Abbasso la Casa nella Prateria | Claudia Vanti

Ve li ricordate gli hipster?
In teoria la seconda ondata hipster, quella che ha avuto grandissimo successo attorno agli anni 2010 (la prima, quella non solo estetizzante, era nata negli anni ‘40 fra gli appassionati bianchi di jazz) dovrebbe essersi esaurita nello strabordante potere iconografico dello streetwear (un altro stile dato sempre come sul punto di esalare l’ultima sneaker  o l’ultima felpa e invece ancora presente sulle passerelle e soprattutto in strada), esaurita in un profluvio di meme, t-shirt ironiche e provocatorie, e battute sui risvoltini già da qualche anno.

Avremmo dovuto dire addio ai cappelli di paglia a tesa stretta, ai cardigan sulle felpe, alle camicie a righe distanziate, ai jeans a vita alta, ai baffi  arricciati o a manubrio, agli occhiali enormi dalle montature rétro (qualsiasi cosa voglia dire, decenni a caso), alle barbe “scolpite” (e magari ci colpisse un fulmine ogni volta che pronunciamo la parola “scolpito/scolpita”), alle camicie di jeans o a quadri e i mocassini, indossati con calzini corti e o alcune volte anche senza.

Invece no, non sono spariti, semplicemente sono cresciuti, sono diventati più adulti e hanno sostituito l’ennesimo concerto indie con il weekend in campagna con la famiglia: selfie su selfie in paesaggi bucolici vissuti in estrema rilassatezza e soprattutto con il dress-code giusto in una riedizione aggiornata dell’immaginario Mulino Bianco degli anni ‘80-’90.

Sono prevenuta, lo so, sono prevenuta forse anche per la reiterata visione di abiti in stile Laura Ingalls della Casa nella Prateria, un look che funziona molto soprattutto in campagna e soprattutto con 4-5 bambini e/o animali arrampicati addosso.
Le foto che ci consegnano i paladini del piacere della vita slow e agreste rimandano infatti a quadretti molto (molto) tradizionali, che vanno bene, per carità, come tutto e come qualsiasi altro stile di vita scelto o attraversato, ma alla fine non sono tanto diversi dalle iconografie di molti decenni fa.
Futuro dove sei.

Questa impressione mi è stata confermata dalla recente lettura di un romanzo di qualche anno fa, uscito in piena hipster era, Shotgun lovesongs di Nickolas Butler, e neanche tanto lontanamente ispirato al musicista Bon Iver: zero Sex Drugs & Rock and roll, ma tante coppie perfette, etero normate e donne felici di rinunciare ad ogni curiosità in favore di un bravo ragazzo conosciuto al college.
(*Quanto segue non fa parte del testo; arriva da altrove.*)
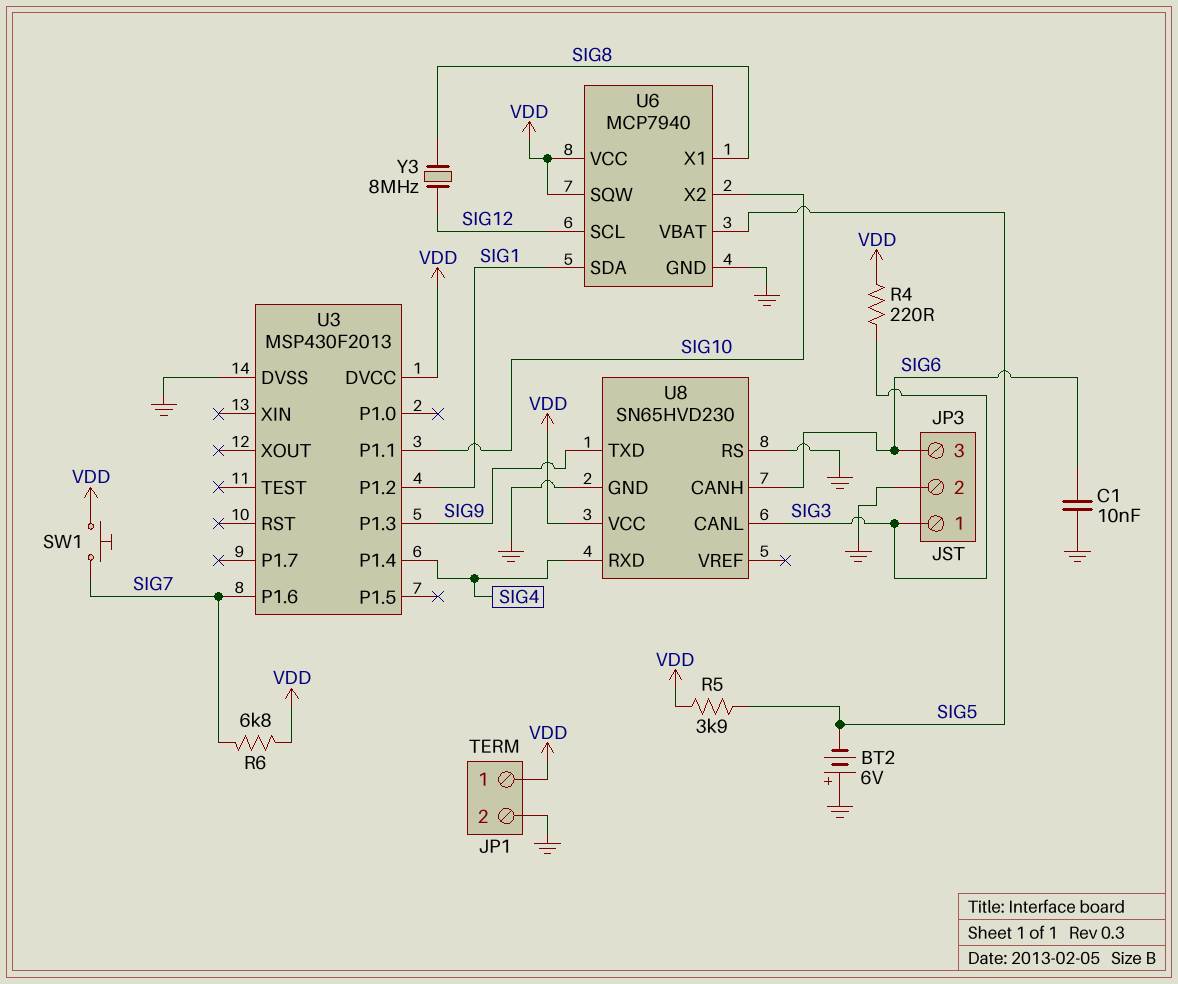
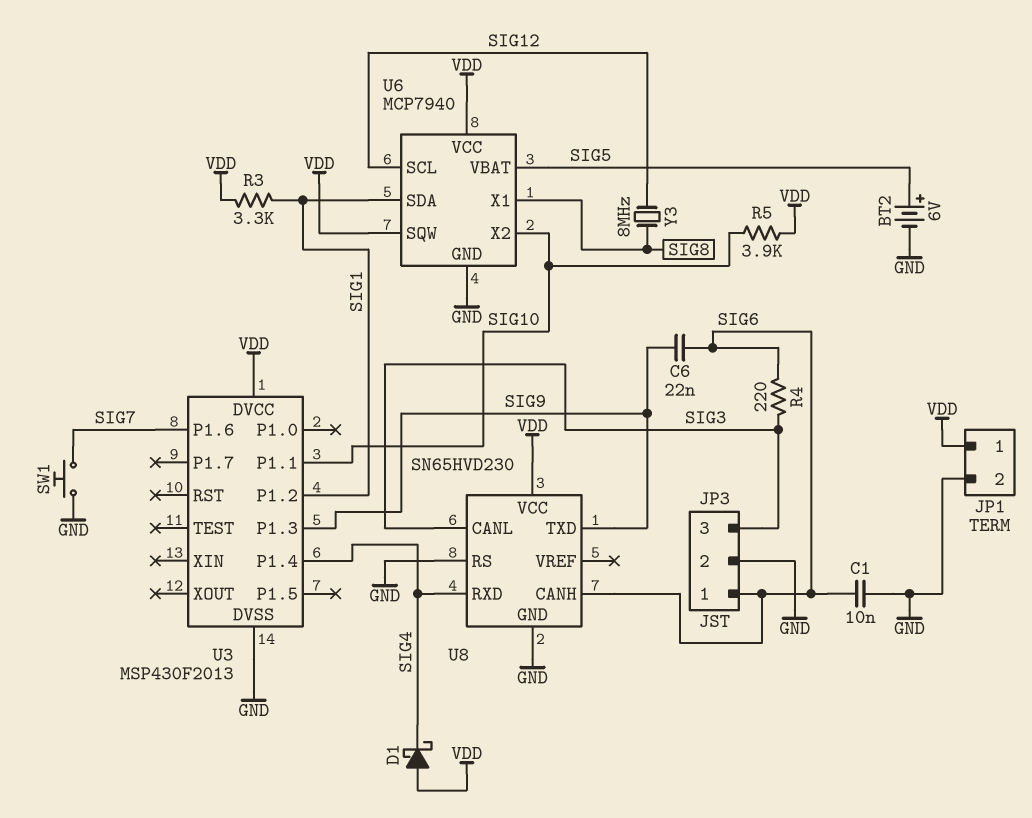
BT2: 6V (plus GND, minus SIG5) -> 6V (plus SIG5, minus GND)
C6: none -> 22nF (SIG6, SIG9)
D1: none -> schottky (A VDD, K SIG4)
JP3 pin 1: SIG3 -> SIG6
JP3 pin 3: SIG6 -> SIG3
R3: none -> 3.3k (SIG1, VDD)
R4: 220 (SIG3, VDD) -> 220 (SIG3, SIG6)
R5: 3.9k (SIG5, VDD) -> 3.9k (SIG10, VDD)
R6: 6.8k (SIG7, VDD) -> none
SW1: button (SIG7, VDD) -> button (GND, SIG7)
In un considerevole scenario, questo va riconosciuto, fornito dal Wisconsin.
Per fortuna però nel romanzo e donne paiono almeno vestirsi in maniera sufficientemente contemporanea, malgrado l’allora già crescente successo degli abiti “fattoria”, stile da subito diffuso dal marchio “supertrend & must have Batsheva.

Lo stile è quello che in qualche modo ritrovo, con una sfumatura più inquietante, negli abiti delle adepte di una setta mormone integralista che si vedono nella docuserie Keep sweet uscita da pochi giorni su Netflix (e subito altissima in classifica in mezzo alle corazzate Stranger things e Peaky Blinders): un concentrato di orrori e sopraffazioni difficilmente descrivibili.

Ma suggestioni creepy-crime a parte, diciamocelo: gli abiti di Laura Ingalls non erano belli manco in tv, non fanno tenerezza e, a parte poche rare eccezioni, non torneremo a indossarli neppure dopo aver consumato la quarantesima birra, pur se obbligatoriamente artigianale, consecutiva.